Secondo Elio Franzini, rettore dell’Università degli Studi di Milano, “l’indagine fa capire uno spaccato della generazione che accoglieremo il prossimo anno nelle nostre aule”, fatta di “persone realistiche e concrete”. Si tratta di una generazione, che “a una parte, cerca il contatto con gli altri, dall’altra, molto uguale a quello che sono i giovani: desiderosi di socializzare, di essere insieme e vivere l’università”.

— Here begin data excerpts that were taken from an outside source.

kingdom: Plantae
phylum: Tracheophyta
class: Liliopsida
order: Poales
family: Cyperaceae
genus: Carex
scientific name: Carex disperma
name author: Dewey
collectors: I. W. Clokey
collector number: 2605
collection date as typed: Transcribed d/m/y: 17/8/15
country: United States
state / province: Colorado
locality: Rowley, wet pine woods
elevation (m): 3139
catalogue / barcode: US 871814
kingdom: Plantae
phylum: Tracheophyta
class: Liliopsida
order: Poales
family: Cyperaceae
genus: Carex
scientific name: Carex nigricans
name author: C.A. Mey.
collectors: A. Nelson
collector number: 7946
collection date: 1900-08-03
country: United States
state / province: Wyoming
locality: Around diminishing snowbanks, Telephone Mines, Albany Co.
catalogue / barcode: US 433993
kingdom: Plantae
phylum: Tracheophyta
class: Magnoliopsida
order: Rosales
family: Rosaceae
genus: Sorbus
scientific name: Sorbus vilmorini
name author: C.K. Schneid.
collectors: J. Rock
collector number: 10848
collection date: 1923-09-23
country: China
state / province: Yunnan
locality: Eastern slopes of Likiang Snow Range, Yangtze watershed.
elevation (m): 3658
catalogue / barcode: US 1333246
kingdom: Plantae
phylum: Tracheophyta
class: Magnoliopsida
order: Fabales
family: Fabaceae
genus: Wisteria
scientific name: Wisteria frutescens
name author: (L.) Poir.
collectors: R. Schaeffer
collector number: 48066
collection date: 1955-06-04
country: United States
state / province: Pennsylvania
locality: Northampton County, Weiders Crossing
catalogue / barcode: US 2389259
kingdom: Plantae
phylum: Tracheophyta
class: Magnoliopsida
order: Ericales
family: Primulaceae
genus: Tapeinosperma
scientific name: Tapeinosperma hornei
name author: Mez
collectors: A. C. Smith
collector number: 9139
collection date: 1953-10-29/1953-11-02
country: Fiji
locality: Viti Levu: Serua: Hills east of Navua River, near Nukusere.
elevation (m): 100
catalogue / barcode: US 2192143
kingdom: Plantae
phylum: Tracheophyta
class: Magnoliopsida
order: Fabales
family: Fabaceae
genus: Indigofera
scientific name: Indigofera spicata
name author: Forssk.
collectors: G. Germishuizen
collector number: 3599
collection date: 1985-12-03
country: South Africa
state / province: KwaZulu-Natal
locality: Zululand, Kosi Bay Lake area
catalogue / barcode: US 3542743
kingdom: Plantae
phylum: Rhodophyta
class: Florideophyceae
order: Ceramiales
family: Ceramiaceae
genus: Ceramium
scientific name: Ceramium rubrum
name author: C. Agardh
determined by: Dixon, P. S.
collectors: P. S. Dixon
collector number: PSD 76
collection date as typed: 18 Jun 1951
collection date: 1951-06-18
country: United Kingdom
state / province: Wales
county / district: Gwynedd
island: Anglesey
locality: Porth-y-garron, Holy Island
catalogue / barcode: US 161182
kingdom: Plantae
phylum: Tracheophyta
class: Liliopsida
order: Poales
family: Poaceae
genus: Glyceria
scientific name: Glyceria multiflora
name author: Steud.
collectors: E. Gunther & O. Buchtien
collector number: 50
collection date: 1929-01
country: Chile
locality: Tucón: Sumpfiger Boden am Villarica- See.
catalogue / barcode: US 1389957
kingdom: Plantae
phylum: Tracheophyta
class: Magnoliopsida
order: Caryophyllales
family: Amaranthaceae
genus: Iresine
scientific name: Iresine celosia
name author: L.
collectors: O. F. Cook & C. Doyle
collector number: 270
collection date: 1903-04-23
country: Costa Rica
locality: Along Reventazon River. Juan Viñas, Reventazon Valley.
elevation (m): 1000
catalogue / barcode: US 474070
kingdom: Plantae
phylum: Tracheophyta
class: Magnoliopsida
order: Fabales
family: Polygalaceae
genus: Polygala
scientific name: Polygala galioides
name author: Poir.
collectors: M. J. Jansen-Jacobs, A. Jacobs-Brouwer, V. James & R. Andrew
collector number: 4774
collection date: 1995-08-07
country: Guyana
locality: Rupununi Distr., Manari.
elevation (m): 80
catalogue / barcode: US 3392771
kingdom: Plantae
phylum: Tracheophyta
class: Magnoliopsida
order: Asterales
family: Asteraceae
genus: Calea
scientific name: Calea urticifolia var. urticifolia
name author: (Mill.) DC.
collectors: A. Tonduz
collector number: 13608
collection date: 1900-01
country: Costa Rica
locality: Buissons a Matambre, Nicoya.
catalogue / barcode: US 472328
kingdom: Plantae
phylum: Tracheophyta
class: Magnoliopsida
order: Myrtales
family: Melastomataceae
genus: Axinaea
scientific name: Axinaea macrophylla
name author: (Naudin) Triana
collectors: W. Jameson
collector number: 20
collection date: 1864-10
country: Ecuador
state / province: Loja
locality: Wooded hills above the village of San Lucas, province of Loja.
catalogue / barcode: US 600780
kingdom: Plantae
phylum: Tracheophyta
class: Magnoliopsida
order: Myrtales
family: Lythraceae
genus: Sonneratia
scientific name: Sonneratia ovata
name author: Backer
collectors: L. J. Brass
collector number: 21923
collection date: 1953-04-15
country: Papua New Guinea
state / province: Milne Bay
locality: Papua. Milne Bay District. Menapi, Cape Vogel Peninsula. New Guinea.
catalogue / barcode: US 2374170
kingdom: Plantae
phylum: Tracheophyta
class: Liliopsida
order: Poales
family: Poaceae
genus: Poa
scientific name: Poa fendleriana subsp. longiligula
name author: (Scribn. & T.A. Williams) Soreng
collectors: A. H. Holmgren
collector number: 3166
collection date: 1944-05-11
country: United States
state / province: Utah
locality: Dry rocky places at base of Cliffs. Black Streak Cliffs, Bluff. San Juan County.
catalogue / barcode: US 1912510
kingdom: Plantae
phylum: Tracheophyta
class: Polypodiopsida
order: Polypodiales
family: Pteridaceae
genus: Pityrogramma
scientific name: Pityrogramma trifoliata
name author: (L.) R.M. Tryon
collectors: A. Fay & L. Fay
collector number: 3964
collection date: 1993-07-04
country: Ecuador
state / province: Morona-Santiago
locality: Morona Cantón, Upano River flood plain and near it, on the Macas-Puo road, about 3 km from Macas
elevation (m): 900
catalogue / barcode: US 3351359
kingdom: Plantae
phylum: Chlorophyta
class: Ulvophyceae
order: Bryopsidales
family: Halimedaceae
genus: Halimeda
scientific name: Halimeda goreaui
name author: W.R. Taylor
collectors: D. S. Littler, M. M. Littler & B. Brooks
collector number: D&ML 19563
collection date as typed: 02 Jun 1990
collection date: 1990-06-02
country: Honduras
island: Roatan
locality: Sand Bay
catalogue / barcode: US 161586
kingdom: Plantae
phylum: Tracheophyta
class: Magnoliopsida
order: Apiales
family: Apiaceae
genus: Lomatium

Un punto interrogativo è quello riguardante il numero di studenti che hanno deciso di non iscriversi all’università. “Nel momento in cui vi è un impoverimento profondo del Paese e quindi delle famiglie – ha continuato Franzini – è chiaro che l’università può non essere vissuta ed è un errore che spesso viene compiuto. Ed è questo un punto interrogativo che angoscia noi rettori in quanto minore mobilità di studenti significa anche minori iscrizioni in un Paese che è il fanalino di coda nel mondo occidentale come numero di laureati e rischia un ulteriore impoverimento a medio termine proprio grazie al Covid. Spero che i nostri governanti possano comprendere che investire in formazione e in ricerca sia l’unico modo per rispondere a questo impoverimento”.